• [Requirement]: In the material below, which lines hold the word "buttons"? Pick each one out.

• [Stored data]:

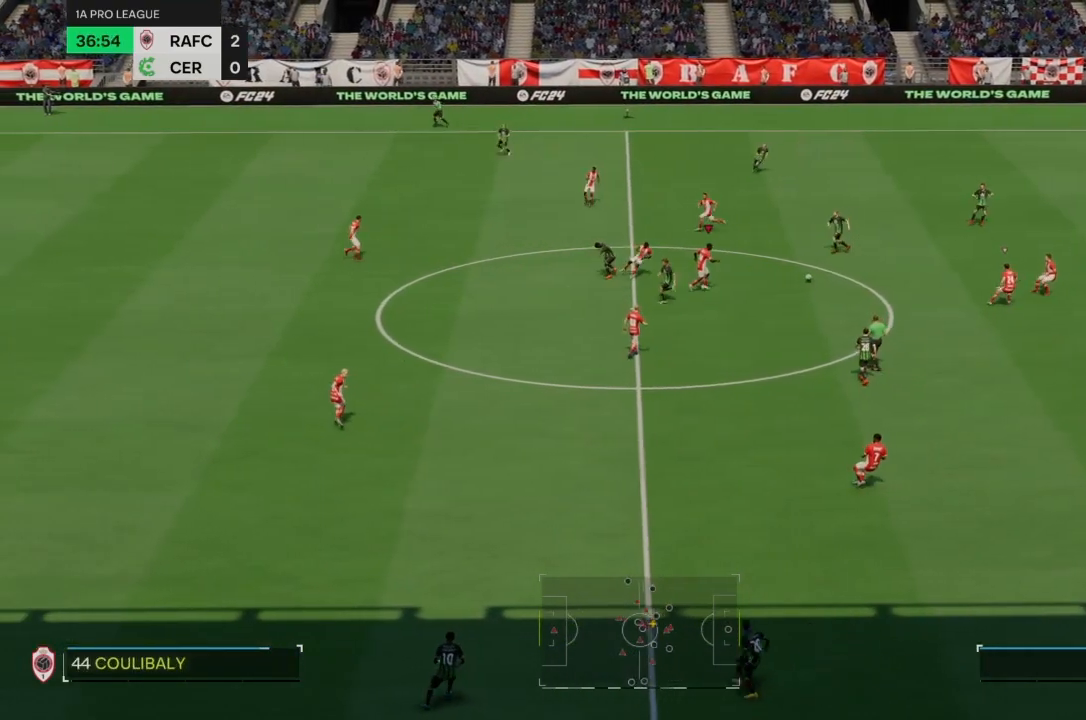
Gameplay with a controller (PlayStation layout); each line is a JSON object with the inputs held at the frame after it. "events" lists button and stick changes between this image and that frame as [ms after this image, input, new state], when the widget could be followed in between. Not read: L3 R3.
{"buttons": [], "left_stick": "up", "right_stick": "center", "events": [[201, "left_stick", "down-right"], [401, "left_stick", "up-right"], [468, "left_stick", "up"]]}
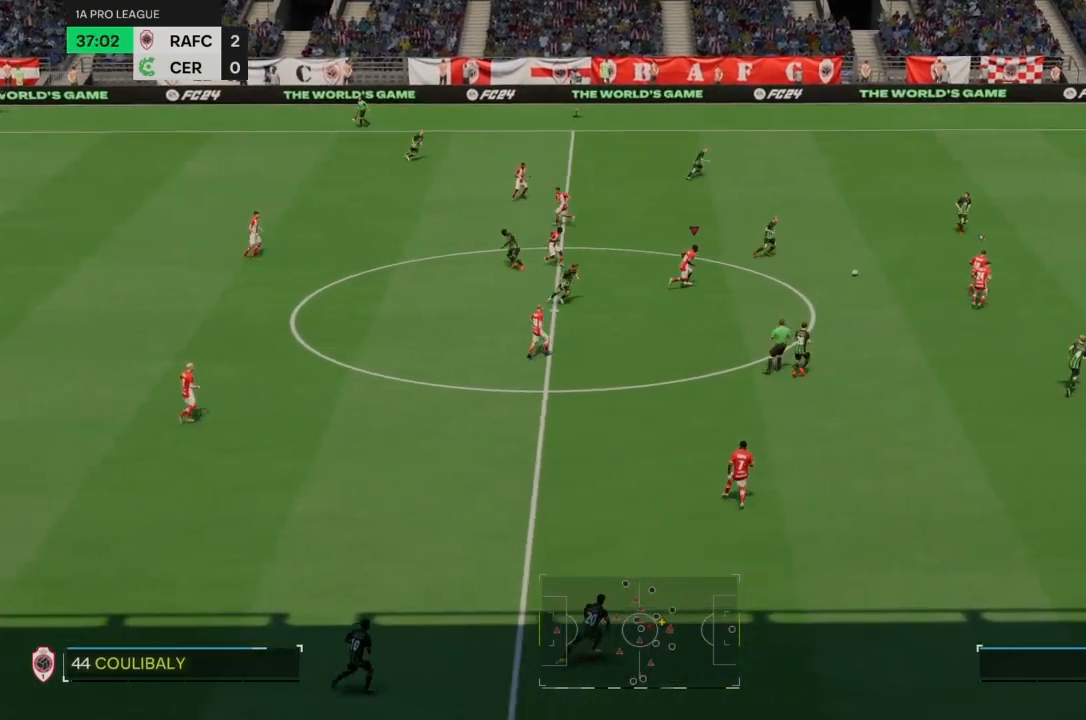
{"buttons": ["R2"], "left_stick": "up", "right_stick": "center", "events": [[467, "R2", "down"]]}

• [Response to this task]:
{"buttons": [], "left_stick": "up", "right_stick": "center", "events": [[201, "left_stick", "down-right"], [401, "left_stick", "up-right"], [468, "left_stick", "up"]]}
{"buttons": ["R2"], "left_stick": "up", "right_stick": "center", "events": [[467, "R2", "down"]]}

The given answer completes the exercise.